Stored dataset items
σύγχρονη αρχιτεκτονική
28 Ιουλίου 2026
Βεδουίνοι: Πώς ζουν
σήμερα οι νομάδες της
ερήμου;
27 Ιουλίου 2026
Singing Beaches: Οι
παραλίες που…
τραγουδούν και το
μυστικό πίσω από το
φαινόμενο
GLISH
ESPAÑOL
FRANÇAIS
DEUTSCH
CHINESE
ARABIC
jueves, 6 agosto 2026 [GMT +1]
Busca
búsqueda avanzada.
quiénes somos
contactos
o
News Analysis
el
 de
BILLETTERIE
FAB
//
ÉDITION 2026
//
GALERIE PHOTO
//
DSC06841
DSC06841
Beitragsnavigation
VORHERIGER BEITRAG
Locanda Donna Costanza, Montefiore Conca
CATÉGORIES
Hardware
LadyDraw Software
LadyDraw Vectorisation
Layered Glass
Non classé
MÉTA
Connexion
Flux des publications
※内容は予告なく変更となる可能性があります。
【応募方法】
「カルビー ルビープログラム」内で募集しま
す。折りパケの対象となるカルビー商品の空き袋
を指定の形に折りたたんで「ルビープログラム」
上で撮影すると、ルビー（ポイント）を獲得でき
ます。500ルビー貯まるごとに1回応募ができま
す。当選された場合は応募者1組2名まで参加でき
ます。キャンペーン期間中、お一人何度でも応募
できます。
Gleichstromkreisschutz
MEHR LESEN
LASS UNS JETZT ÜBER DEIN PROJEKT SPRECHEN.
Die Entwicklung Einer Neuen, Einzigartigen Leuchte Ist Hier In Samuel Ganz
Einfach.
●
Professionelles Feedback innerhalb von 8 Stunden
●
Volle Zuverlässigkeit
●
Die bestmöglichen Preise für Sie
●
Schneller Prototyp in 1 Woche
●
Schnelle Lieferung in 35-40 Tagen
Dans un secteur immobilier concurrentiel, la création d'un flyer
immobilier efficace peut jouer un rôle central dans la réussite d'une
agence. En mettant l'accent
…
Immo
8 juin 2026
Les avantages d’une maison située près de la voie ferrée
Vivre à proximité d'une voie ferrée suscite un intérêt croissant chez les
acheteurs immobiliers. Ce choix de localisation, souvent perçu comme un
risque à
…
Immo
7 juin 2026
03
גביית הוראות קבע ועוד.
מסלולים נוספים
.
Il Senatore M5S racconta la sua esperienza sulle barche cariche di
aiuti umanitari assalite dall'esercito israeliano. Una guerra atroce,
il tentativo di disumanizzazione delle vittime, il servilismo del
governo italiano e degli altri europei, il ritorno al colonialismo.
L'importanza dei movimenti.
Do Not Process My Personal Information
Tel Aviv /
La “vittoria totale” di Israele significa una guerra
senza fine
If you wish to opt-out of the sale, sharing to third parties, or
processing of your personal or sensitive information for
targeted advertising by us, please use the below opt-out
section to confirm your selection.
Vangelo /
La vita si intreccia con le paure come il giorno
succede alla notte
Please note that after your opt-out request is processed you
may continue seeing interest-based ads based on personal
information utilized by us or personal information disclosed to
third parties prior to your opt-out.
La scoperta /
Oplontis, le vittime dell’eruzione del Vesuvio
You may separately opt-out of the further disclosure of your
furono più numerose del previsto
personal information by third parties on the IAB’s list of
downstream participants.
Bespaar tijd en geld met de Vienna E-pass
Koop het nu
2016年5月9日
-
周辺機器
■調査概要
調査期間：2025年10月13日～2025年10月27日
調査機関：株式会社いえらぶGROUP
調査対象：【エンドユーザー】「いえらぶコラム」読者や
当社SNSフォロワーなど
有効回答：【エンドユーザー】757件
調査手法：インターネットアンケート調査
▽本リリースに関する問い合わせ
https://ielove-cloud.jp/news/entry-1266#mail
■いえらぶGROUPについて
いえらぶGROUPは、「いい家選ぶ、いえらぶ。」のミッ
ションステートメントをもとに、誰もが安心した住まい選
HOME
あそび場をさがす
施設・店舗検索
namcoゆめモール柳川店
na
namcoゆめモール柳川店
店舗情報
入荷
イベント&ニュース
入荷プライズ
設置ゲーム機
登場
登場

**Exercise requirements**
Give back the complete data, each line unchanged.

**Solution to this exercise**
σύγχρονη αρχιτεκτονική
28 Ιουλίου 2026
Βεδουίνοι: Πώς ζουν
σήμερα οι νομάδες της
ερήμου;
27 Ιουλίου 2026
Singing Beaches: Οι
παραλίες που…
τραγουδούν και το
μυστικό πίσω από το
φαινόμενο
GLISH
ESPAÑOL
FRANÇAIS
DEUTSCH
CHINESE
ARABIC
jueves, 6 agosto 2026 [GMT +1]
Busca
búsqueda avanzada.
quiénes somos
contactos
o
News Analysis
el
 de
BILLETTERIE
FAB
//
ÉDITION 2026
//
GALERIE PHOTO
//
DSC06841
DSC06841
Beitragsnavigation
VORHERIGER BEITRAG
Locanda Donna Costanza, Montefiore Conca
CATÉGORIES
Hardware
LadyDraw Software
LadyDraw Vectorisation
Layered Glass
Non classé
MÉTA
Connexion
Flux des publications
※内容は予告なく変更となる可能性があります。
【応募方法】
「カルビー ルビープログラム」内で募集しま
す。折りパケの対象となるカルビー商品の空き袋
を指定の形に折りたたんで「ルビープログラム」
上で撮影すると、ルビー（ポイント）を獲得でき
ます。500ルビー貯まるごとに1回応募ができま
す。当選された場合は応募者1組2名まで参加でき
ます。キャンペーン期間中、お一人何度でも応募
できます。
Gleichstromkreisschutz
MEHR LESEN
LASS UNS JETZT ÜBER DEIN PROJEKT SPRECHEN.
Die Entwicklung Einer Neuen, Einzigartigen Leuchte Ist Hier In Samuel Ganz
Einfach.
●
Professionelles Feedback innerhalb von 8 Stunden
●
Volle Zuverlässigkeit
●
Die bestmöglichen Preise für Sie
●
Schneller Prototyp in 1 Woche
●
Schnelle Lieferung in 35-40 Tagen
Dans un secteur immobilier concurrentiel, la création d'un flyer
immobilier efficace peut jouer un rôle central dans la réussite d'une
agence. En mettant l'accent
…
Immo
8 juin 2026
Les avantages d’une maison située près de la voie ferrée
Vivre à proximité d'une voie ferrée suscite un intérêt croissant chez les
acheteurs immobiliers. Ce choix de localisation, souvent perçu comme un
risque à
…
Immo
7 juin 2026
03
גביית הוראות קבע ועוד.
מסלולים נוספים
.
Il Senatore M5S racconta la sua esperienza sulle barche cariche di
aiuti umanitari assalite dall'esercito israeliano. Una guerra atroce,
il tentativo di disumanizzazione delle vittime, il servilismo del
governo italiano e degli altri europei, il ritorno al colonialismo.
L'importanza dei movimenti.
Do Not Process My Personal Information
Tel Aviv /
La “vittoria totale” di Israele significa una guerra
senza fine
If you wish to opt-out of the sale, sharing to third parties, or
processing of your personal or sensitive information for
targeted advertising by us, please use the below opt-out
section to confirm your selection.
Vangelo /
La vita si intreccia con le paure come il giorno
succede alla notte
Please note that after your opt-out request is processed you
may continue seeing interest-based ads based on personal
information utilized by us or personal information disclosed to
third parties prior to your opt-out.
La scoperta /
Oplontis, le vittime dell’eruzione del Vesuvio
You may separately opt-out of the further disclosure of your
furono più numerose del previsto
personal information by third parties on the IAB’s list of
downstream participants.
Bespaar tijd en geld met de Vienna E-pass
Koop het nu
2016年5月9日
-
周辺機器
■調査概要
調査期間：2025年10月13日～2025年10月27日
調査機関：株式会社いえらぶGROUP
調査対象：【エンドユーザー】「いえらぶコラム」読者や
当社SNSフォロワーなど
有効回答：【エンドユーザー】757件
調査手法：インターネットアンケート調査
▽本リリースに関する問い合わせ
https://ielove-cloud.jp/news/entry-1266#mail
■いえらぶGROUPについて
いえらぶGROUPは、「いい家選ぶ、いえらぶ。」のミッ
ションステートメントをもとに、誰もが安心した住まい選
HOME
あそび場をさがす
施設・店舗検索
namcoゆめモール柳川店
na
namcoゆめモール柳川店
店舗情報
入荷
イベント&ニュース
入荷プライズ
設置ゲーム機
登場
登場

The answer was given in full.